What are the trading comps?

Below is a list of relevant precedent transactions.  While the available M&A multiples are limited, the average revenue multiple of our selected comp set is 6.0x revenue.   The largest transaction over the past six months would be Oracle’s acquisition of SaaS Talent Management Company, Taleo, valued at 5.7x LTM revenue.

The public comparables below are a mix of the Core HR companies and Talent Management companies.  Apart from Cornerstone (which trades at 12.7x LTM revenue), Talent Management companies tend to trade at lower multiples (~2.0x revenue) vs. the Core HR companies which trade between 2.0 – 8.0x LTM revenue.   Also, as expected, the on-premise software solutions (Saba & Workstream) trade at lower multiples vs. SaaS companies in the space.  Together, these companies average 4.6x LTM revenue or 4.2x LQA revenue.

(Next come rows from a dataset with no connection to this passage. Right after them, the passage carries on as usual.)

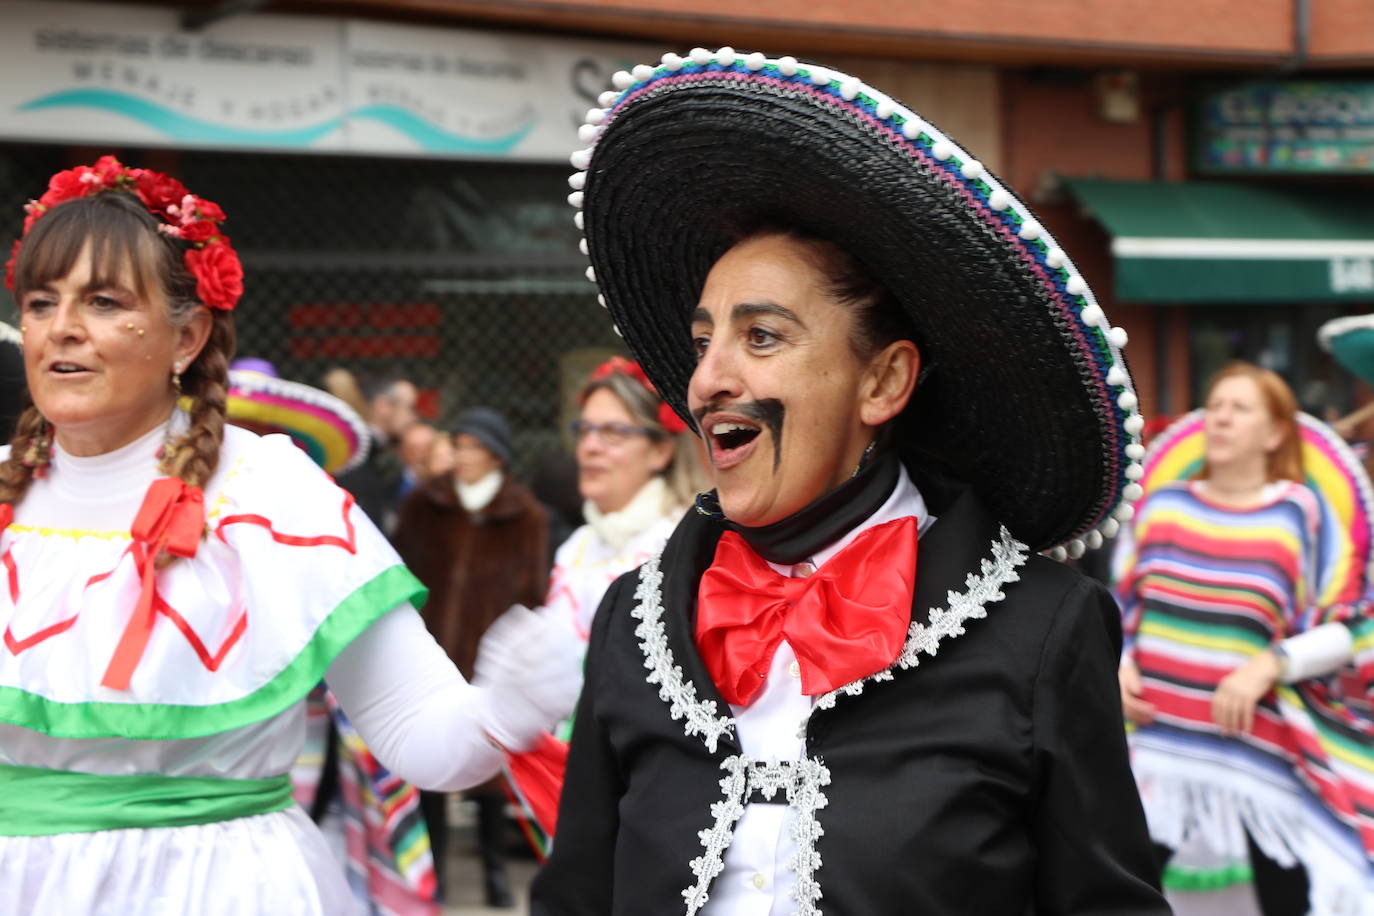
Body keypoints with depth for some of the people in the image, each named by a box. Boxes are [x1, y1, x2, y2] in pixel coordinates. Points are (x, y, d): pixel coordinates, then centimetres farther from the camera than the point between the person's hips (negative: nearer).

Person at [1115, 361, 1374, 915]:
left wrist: (1270, 665, -17)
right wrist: (1120, 665, 0)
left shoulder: (1301, 514, -2)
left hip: (1258, 753, -2)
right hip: (1157, 744, 3)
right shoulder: (1161, 505, 7)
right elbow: (1121, 602, 18)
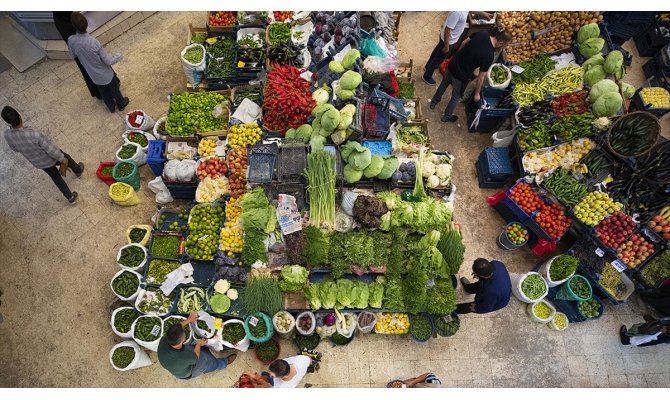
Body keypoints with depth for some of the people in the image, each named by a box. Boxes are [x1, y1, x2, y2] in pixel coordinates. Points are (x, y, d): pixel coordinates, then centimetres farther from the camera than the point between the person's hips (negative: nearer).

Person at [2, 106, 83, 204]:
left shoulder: (7, 135, -25)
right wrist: (62, 159, -12)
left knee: (55, 176, 28)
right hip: (50, 158, -5)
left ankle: (70, 197, 41)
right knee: (67, 158, 29)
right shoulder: (33, 135, -41)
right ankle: (78, 171, 60)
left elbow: (15, 149, -3)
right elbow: (51, 149, -27)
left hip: (37, 163, 5)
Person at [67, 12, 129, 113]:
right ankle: (121, 104, 49)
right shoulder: (94, 43, -36)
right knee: (114, 89, 25)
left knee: (103, 91, 29)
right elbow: (108, 61, -25)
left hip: (94, 75, 4)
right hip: (105, 74, -4)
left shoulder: (71, 40, -22)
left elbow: (73, 55, -1)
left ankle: (111, 106, 50)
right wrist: (119, 56, -6)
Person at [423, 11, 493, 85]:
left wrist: (483, 13, 18)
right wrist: (446, 46, -23)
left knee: (438, 51, 31)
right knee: (438, 60, 12)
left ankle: (429, 65, 56)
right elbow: (447, 30, -33)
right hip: (449, 40, -9)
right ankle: (427, 76, 33)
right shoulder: (457, 12, -40)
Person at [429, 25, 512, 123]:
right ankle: (447, 116, 45)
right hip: (461, 76, -6)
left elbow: (463, 43, 2)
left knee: (444, 84, 33)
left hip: (452, 65, 6)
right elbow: (480, 78, -18)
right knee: (457, 96, 23)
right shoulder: (489, 55, -28)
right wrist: (477, 93, -4)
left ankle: (434, 102, 58)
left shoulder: (482, 33, -13)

 While the HCM space is fairly crowded with a handful of public companies and over 30 private companies, the market is still growing at extremely high rates (15%+), especially when it comes to SaaS solutions.   As discussed above, industry consolidation has begun as ERP vendors acquire SaaS companies and SaaS companies buy into other verticals and adjacent markets.  If a company is reasonably valued (2 – 3x revenue) and has the ability to capture market share and add clients profitably, there may be several exit options available as larger HR companies continue to consolidate the market.

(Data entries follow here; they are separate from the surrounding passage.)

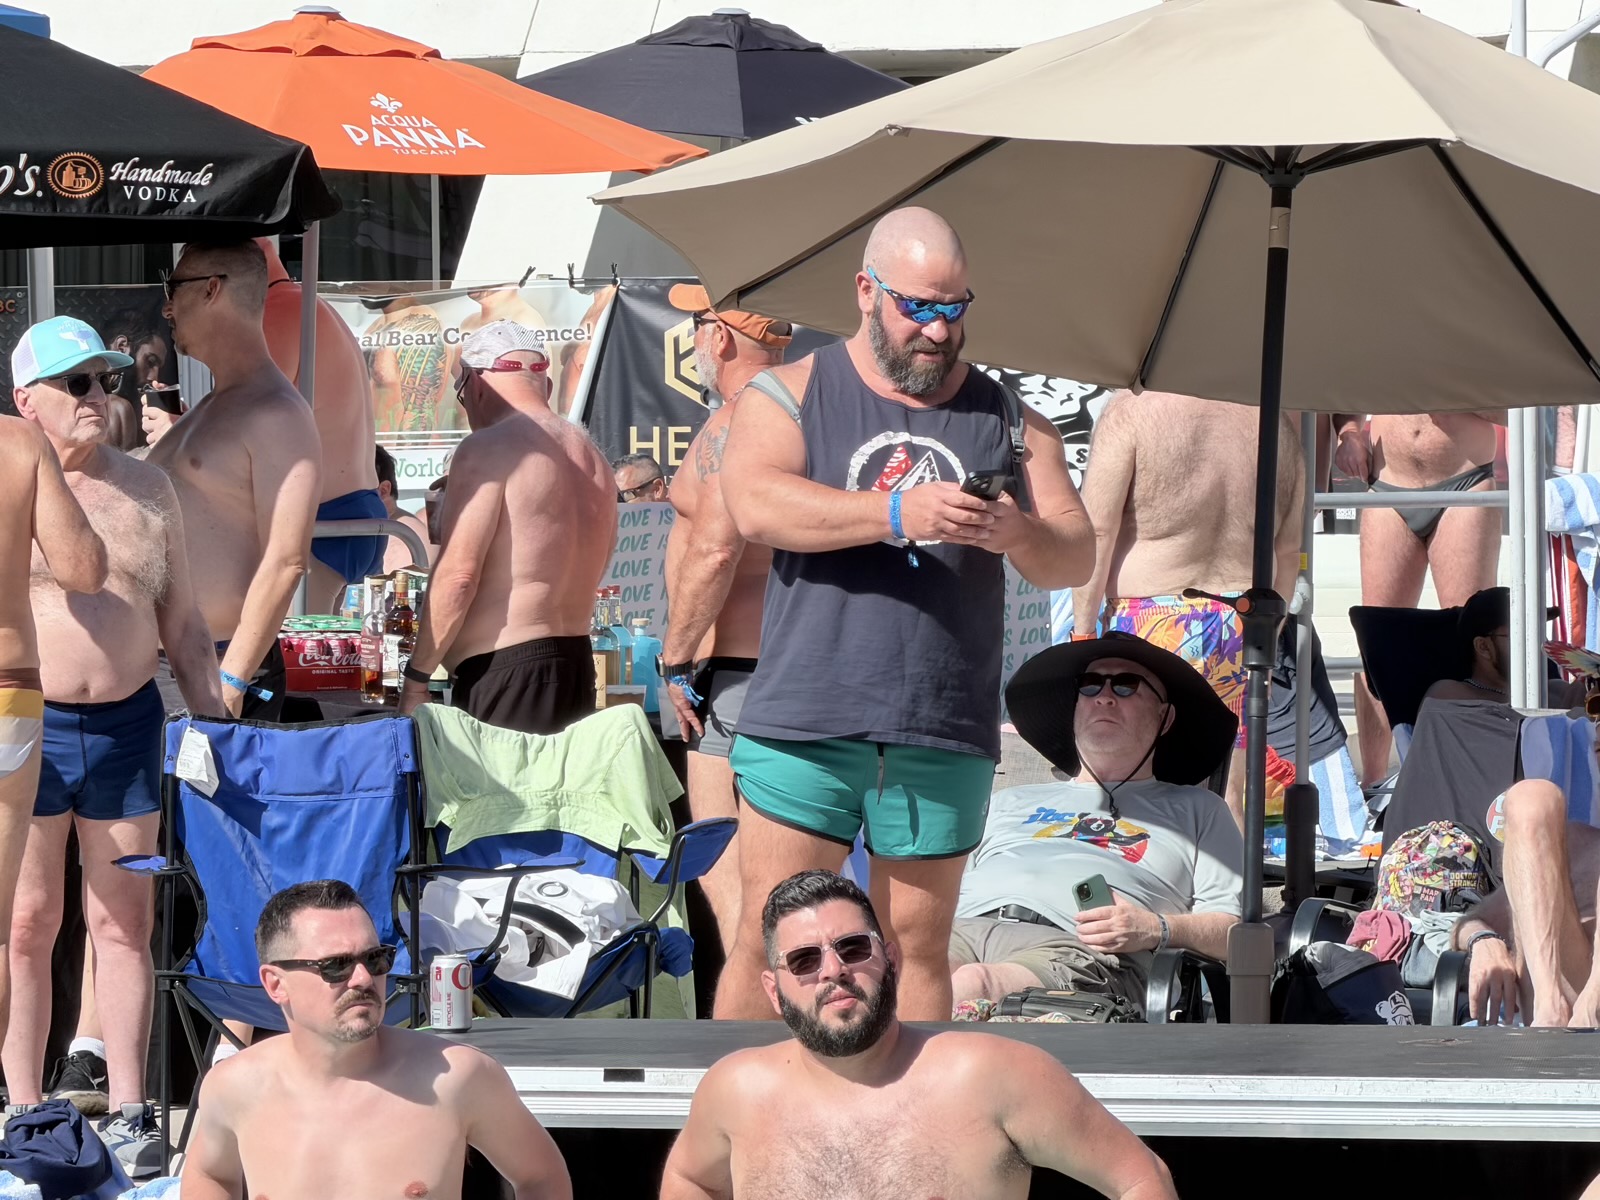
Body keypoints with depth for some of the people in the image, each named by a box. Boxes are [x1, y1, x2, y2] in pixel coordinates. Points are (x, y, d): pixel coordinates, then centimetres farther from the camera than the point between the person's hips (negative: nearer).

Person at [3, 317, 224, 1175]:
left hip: (127, 725, 3)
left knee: (123, 922, 5)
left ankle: (127, 1114, 9)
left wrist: (213, 723, 8)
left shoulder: (148, 492, 10)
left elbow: (183, 624, 16)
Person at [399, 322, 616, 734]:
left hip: (505, 670, -9)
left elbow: (458, 573, -15)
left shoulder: (488, 449, -8)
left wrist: (416, 678, -9)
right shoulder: (593, 459, 18)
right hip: (579, 665, 9)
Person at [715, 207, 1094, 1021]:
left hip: (945, 736, 2)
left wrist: (1019, 533, -15)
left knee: (917, 946, 6)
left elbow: (1076, 558, 9)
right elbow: (755, 505, -13)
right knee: (769, 944, -3)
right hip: (804, 726, -2)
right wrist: (899, 513, -23)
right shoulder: (789, 395, 7)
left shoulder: (1006, 420, 15)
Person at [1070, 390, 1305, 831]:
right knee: (1229, 801, 9)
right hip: (1244, 625, 5)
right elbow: (1289, 550, 14)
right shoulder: (1281, 418, 6)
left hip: (1156, 626, -4)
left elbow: (1095, 531, -9)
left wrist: (1082, 632, -3)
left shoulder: (1133, 409, -8)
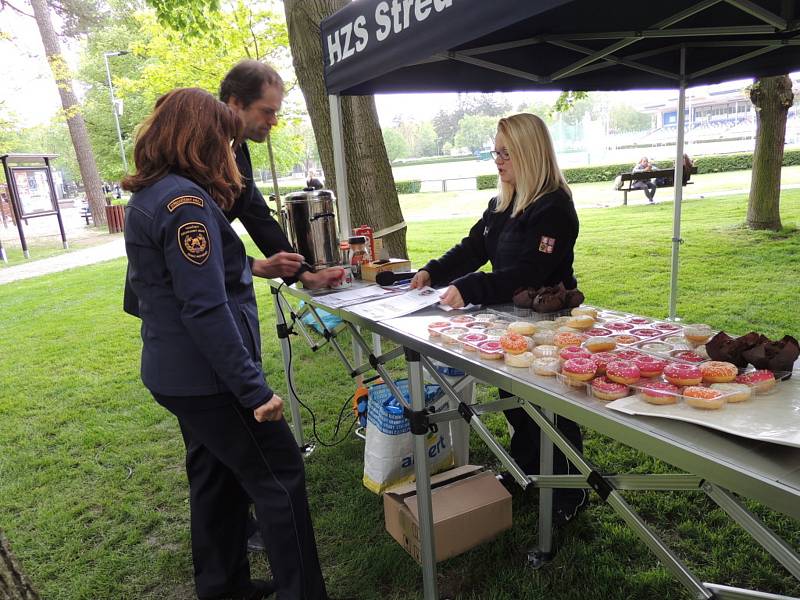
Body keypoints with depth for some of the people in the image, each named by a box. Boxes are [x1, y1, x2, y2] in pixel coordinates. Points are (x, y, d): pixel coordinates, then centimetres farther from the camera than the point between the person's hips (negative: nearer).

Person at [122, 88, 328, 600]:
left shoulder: (147, 197, 10)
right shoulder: (185, 202, -21)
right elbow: (206, 311, -26)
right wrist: (256, 389, -23)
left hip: (175, 372, 10)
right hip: (207, 378, -10)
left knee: (216, 476, 21)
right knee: (281, 478, 4)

Opportunities for Catalyst

Human Capital Management is a large rapidly growing industry with lots of runway and opportunity.  Even though the market is dominated by a few large public companies with scale, we believe there is still an opportunity to invest in the space, especially in companies providing HCM SaaS solutions to SMBs.  The following are a few areas where we believe Catalyst could participate:

 Core HR product suites:  Opportunities may be limited in Core HR for Enterprises due to the high level of competition; however we believe there are opportunities in Core HR for SMBs.  A complete suite of SaaS HR solutions could be a great fit for a larger vendor as larger players will eventually want to move down market to acquire customers and/or better technology in the space.

Point/Specialized SaaS solution for SMBs:  Highly specialized talent management point solutions could also be an opportunity for Catalyst.  Whether the company has a focus on compensation or recruiting, having a horizontal play/best of breed technology could be valuable.

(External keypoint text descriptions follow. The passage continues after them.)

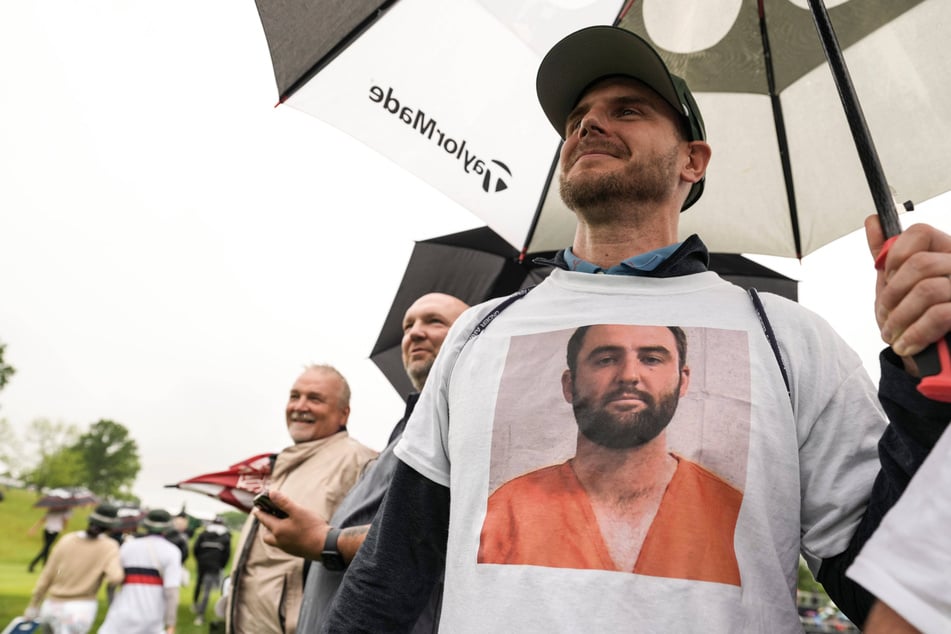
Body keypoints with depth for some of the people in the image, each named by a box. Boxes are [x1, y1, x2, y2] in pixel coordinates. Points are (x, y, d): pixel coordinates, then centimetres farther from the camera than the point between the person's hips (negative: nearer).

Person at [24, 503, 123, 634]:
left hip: (53, 605, 4)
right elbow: (115, 577, -24)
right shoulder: (109, 546, -9)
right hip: (82, 608, -4)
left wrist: (33, 606, 12)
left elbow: (47, 575, 3)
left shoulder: (67, 539, 0)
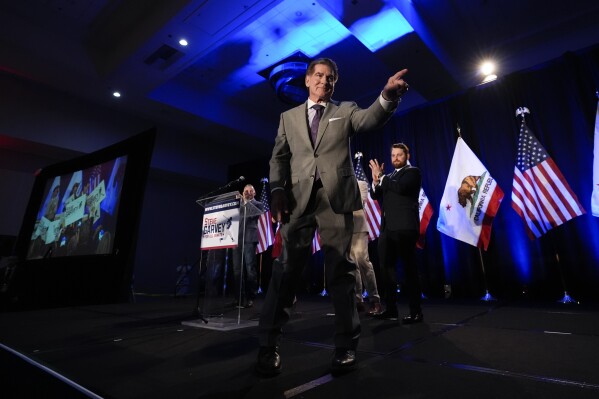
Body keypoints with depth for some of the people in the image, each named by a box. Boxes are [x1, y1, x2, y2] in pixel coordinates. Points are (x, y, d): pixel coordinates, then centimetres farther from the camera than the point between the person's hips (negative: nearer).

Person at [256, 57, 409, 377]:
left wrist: (388, 96, -25)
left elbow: (370, 119, -3)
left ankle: (346, 346, 13)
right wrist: (278, 190, -6)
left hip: (336, 198, 0)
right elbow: (279, 157, 11)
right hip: (298, 199, 1)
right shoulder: (289, 117, 20)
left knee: (341, 271, 2)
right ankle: (268, 344, 12)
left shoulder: (346, 111, 17)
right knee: (286, 269, 1)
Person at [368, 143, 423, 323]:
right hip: (387, 228, 7)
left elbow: (400, 188, -18)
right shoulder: (390, 177, 22)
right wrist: (376, 180, 0)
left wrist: (381, 177, -7)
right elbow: (376, 195, 16)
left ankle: (416, 312, 7)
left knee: (409, 269, -2)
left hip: (404, 228, -7)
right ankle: (390, 309, 17)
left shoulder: (413, 172, 2)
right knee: (387, 268, 8)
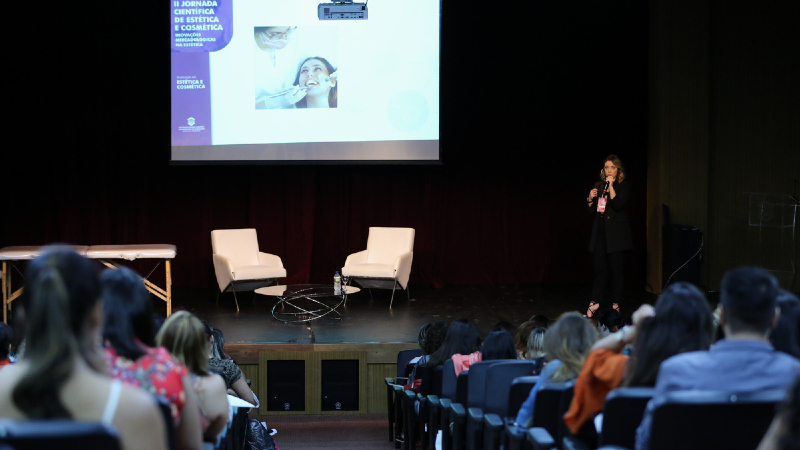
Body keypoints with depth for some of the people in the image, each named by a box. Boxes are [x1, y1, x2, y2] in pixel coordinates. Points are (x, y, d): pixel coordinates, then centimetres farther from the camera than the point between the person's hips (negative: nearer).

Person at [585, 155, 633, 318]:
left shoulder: (624, 186, -1)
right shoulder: (598, 185, 13)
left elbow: (618, 205, -16)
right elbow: (591, 210, 14)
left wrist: (611, 186, -15)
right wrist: (590, 198, -5)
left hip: (616, 234, -4)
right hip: (600, 232, 4)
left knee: (616, 270, 0)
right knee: (600, 269, 3)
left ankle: (616, 305, 7)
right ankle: (594, 303, 7)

Training Management: Training management solutions support and track corporate and continued education programs.  Any industry that requires or supports various levels of certifications will be able to maintain better data around employee skill-sets by implementing a training management platform that connects directly to a client’s Core HR system.  This area is also less competitive vs. other HCM verticals.

Benefit Management/Employee Engagement Platforms:  As employee self-service platforms have become standard, employee engagement with regard to their benefits has also increasing.  Corporate incentive and recognition systems are becoming more and more popular as they have been known to reward employees, motivate workforce behavior and stimulate sales performance.  Benefit management including health, wellness and financial benefit platforms could also be interesting.